In the Senate, Capital Investment Chairman Tom Bakk, I-Cook, said he believes the size of the bill should be close to that of the 2020 measure. Find out what conditions are attached to federal money ” will take some pressure off, ”he said. Bakk hopes the additional dollars will allow the state to catch up with two growing backlogs: repairs and upgrades at colleges and universities, and statewide maintenance of the infrastructure of the Ministry of Natural Resources.

However, projects that receive funding next year may take longer to complete if the supply chain crisis delays access to certain materials or equipment, Bakk said. He is already seeing that rising inflation is affecting projects in his Iron Range district; architects had estimated that a trailhead and parking project in Ely would cost $ 1.5 million, and it cost double.

“This inflation is real. I’m looking at the price of steel… It’s good, much higher than we’ve seen historically,” Bakk said. “The whole country is suffering. Things are just going to cost a little more than they have in the past. And maybe that is the new normal.”

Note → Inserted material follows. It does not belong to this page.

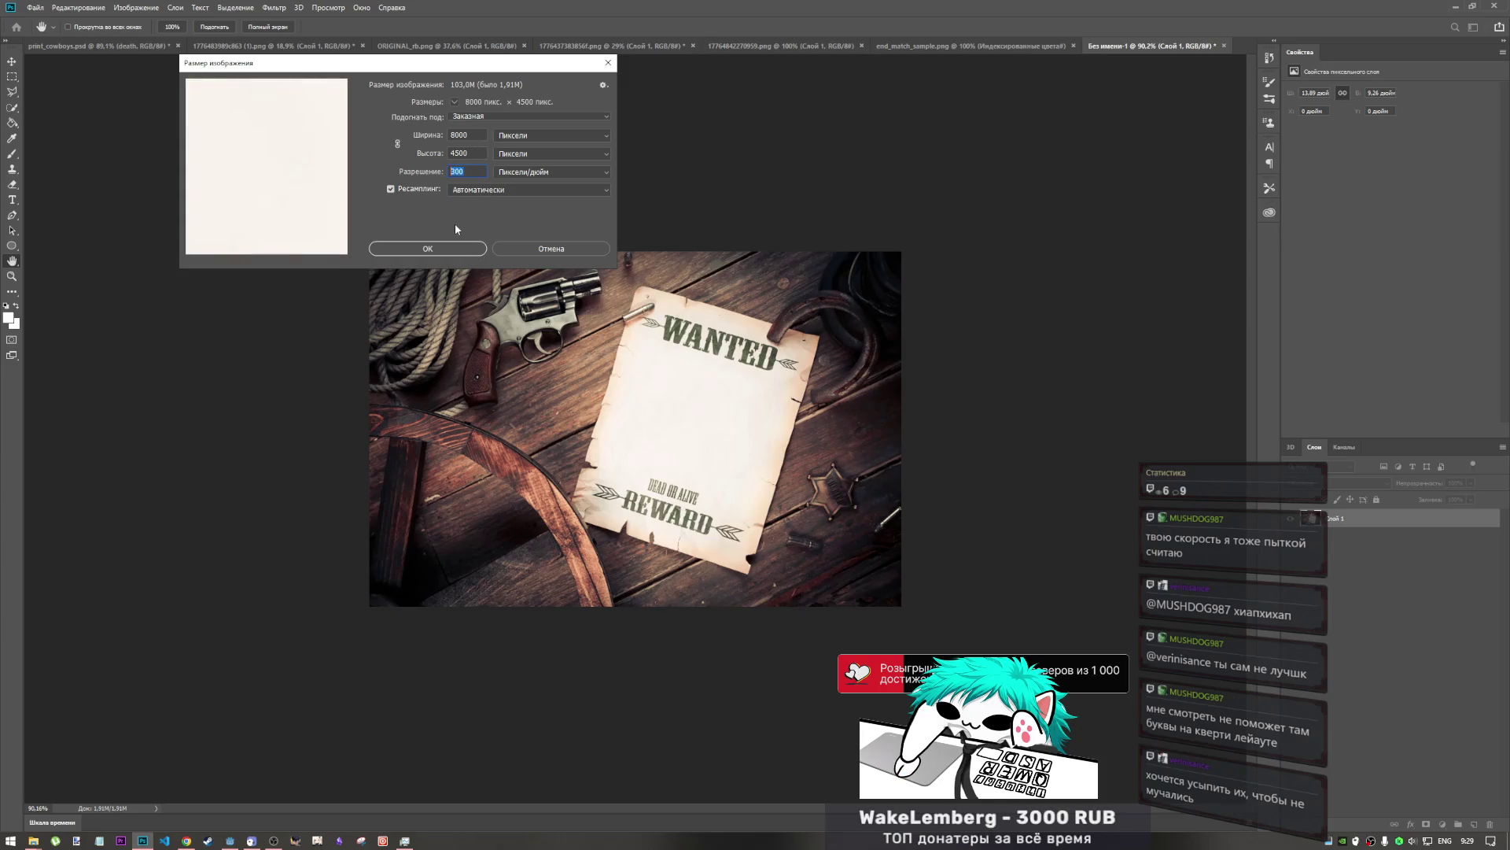
type("100")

Lawmakers are hearing concerns about rising costs from people working on previously state-funded projects, said House Capital Investment Chairman Fue Lee, DFL-Minneapolis. They have to weigh these projects against the new demands, he said.

“We really need to make sure that we can have as big a bill as possible so that we can meet all of these different needs,” Lee said, noting that the latest economic forecast for February showed Minnesota has the capacity to commit. for $ 3.3 billion.

Sanitation systems and aging higher education infrastructure are particularly critical, said Rep. Dean Urdahl, the Republican leader of the Capital Investment Committee. He offered a more modest picture of what the bail bill might look like.

“We could go over $ 1 billion. I think my caucus leaders have been open to doing that,” Urdahl said recently as he strolled through St. Paul’s Zoo in Como with other lawmakers during a ‘a liaison tour. They listened to a zookeeper describe the need for new skylights and the addition of a male orangutan.

The fate of a bail bill is often decided in the last days or hours of a legislative session. It requires three-fifths of the members of the House and Senate to support it, which makes a deal particularly difficult.

House Speaker Melissa Hortman, DFL-Brooklyn Park, said if a deal couldn’t be reached with House Republicans, lawmakers could resort to a cash-only infrastructure bill or maybe with obligations which do not require a qualified majority.

“We are not going to let the people who just want to be partisan and just to filibuster get in the way of the projects that the Minnesotans need, or hinder the maximum use of this federal bill,” he said. she declared.


startribune Gt Itly

Not all news on the site expresses the point of view of the site, but we transmit this news automatically and translate it through programmatic technology on the site and not from a human editor.